Overall, when using antipsychotic polypharmacy, it is imperative that clinicians employ agents with complementary pharmacologic profiles, avoiding combinations that are unlikely to add any additional clinical benefit but may contribute to the overall adverse effect burden. Additionally, when transitioning from one agent to another, being mindful of the off-target receptor affinities can reduce patient discomfort and reduce the likelihood of symptom relapse.

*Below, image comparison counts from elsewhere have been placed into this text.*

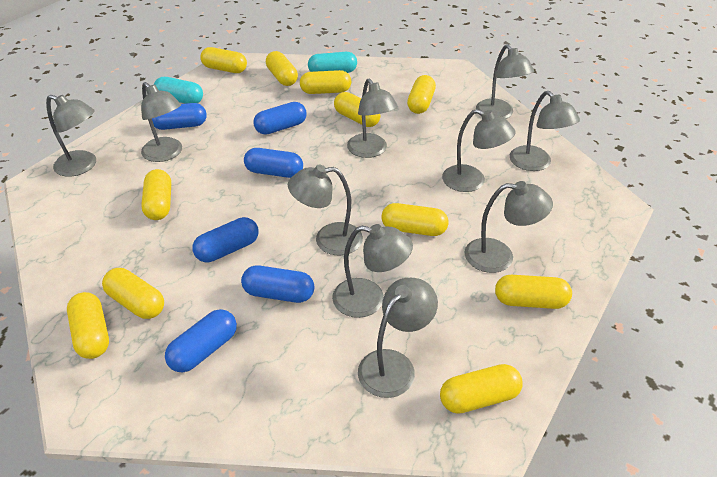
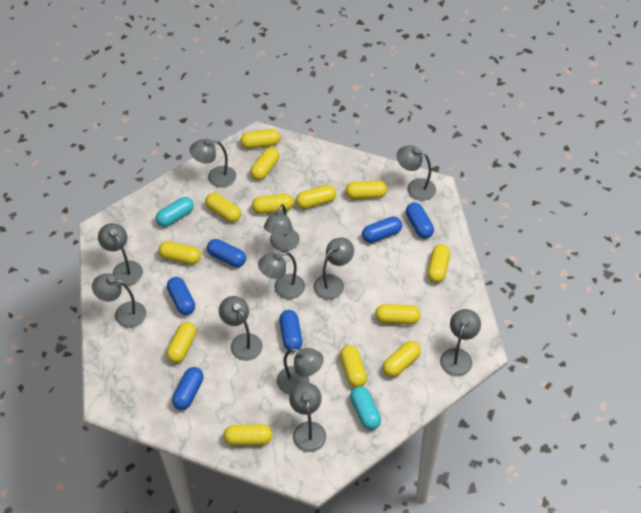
grey lamp: 10 -> 11
yellow capsule: 11 -> 13

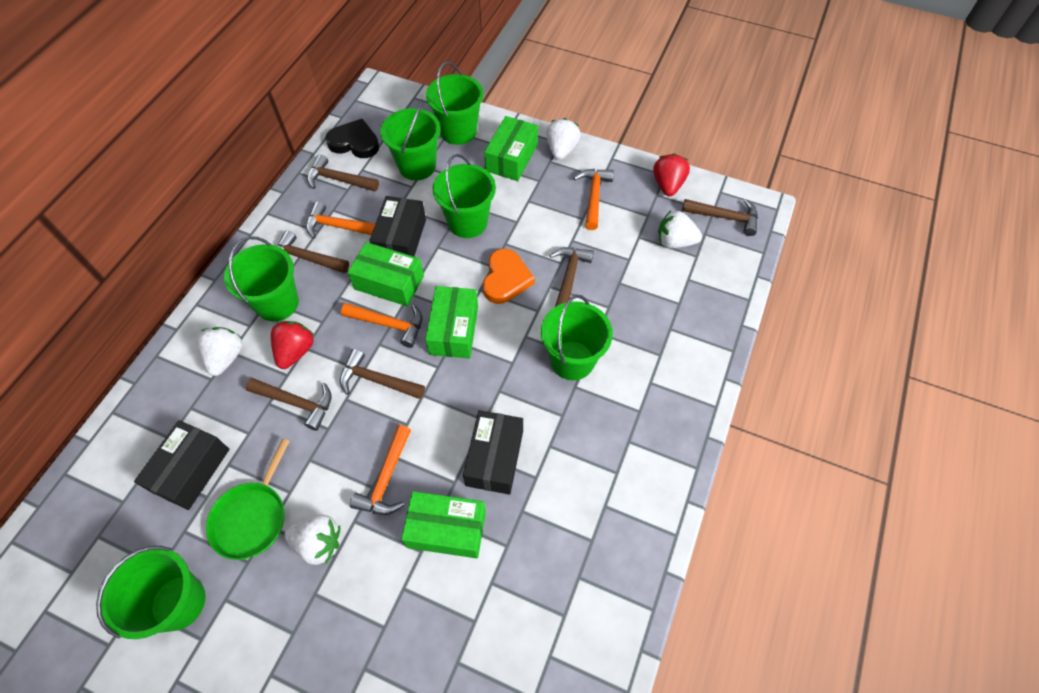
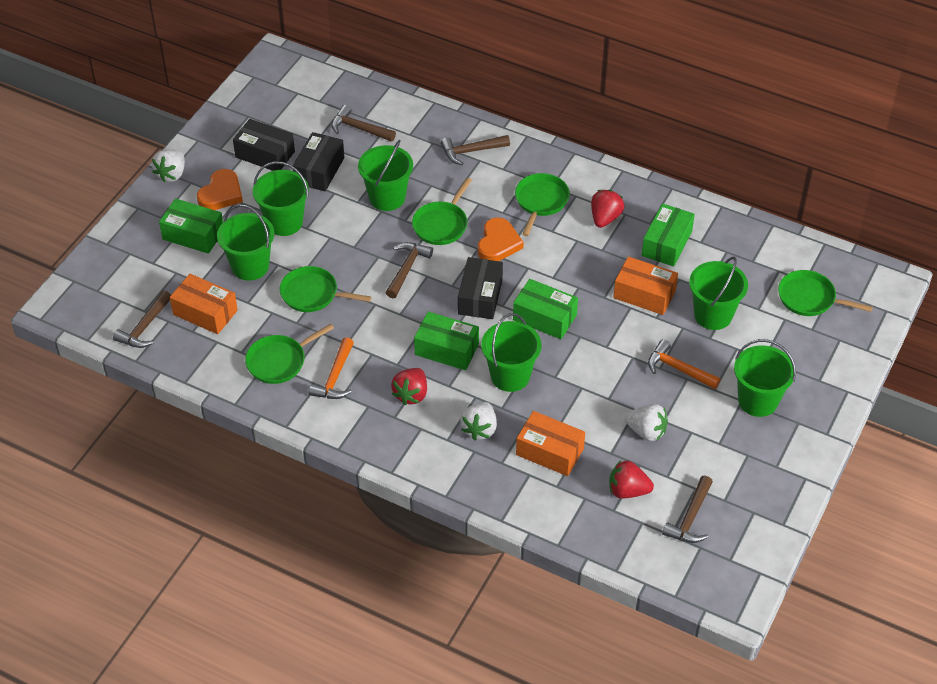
black heart: 1 -> 0
brown hammer: 6 -> 5
green pan: 1 -> 5
orange box: 0 -> 3
orange hammer: 4 -> 2
orange heart: 1 -> 2
red strawberry: 2 -> 3
white strawberry: 4 -> 3

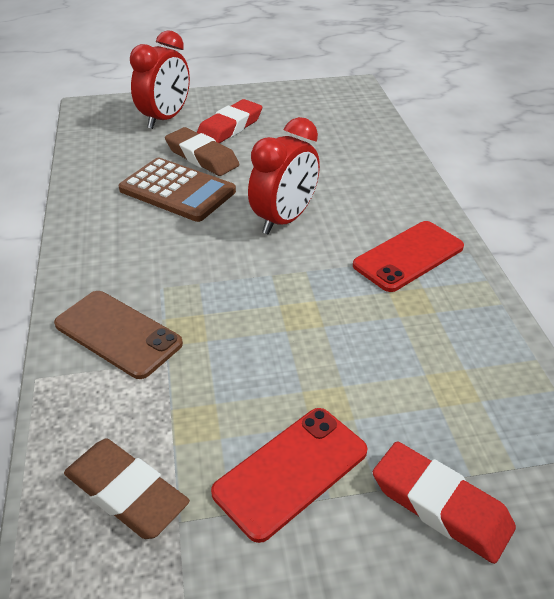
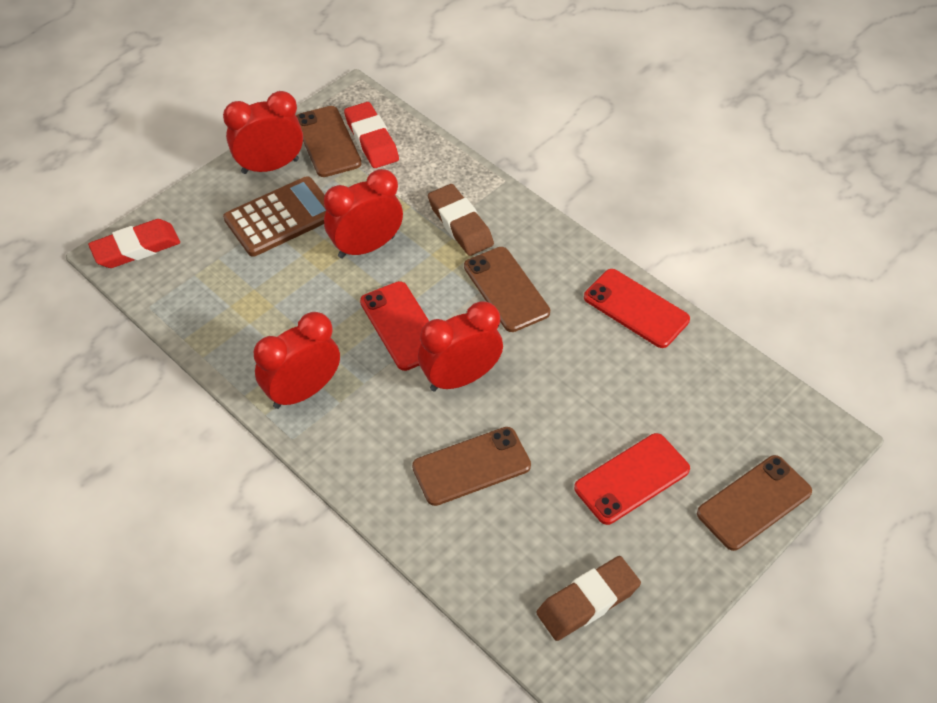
brown phone: 1 -> 4
red clock: 2 -> 4
red phone: 2 -> 3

If transitioning from a full antagonist to a PAA, monitoring for clinical worsening and reduced effectiveness is suggested. PAAs have shown benefit in reducing metabolic and dopamine antagonism–related adverse effects associated with full antagonist antipsychotics, potentially serving as an augmentation strategy without requiring discontinuation of a previously effective agent. Whereas PAAs share many features, nuanced differences make some stand out as more or less preferred in particular clinical scenarios. Thoughtful selection of a PAA is warranted to increase the likelihood of positive patient outcomes.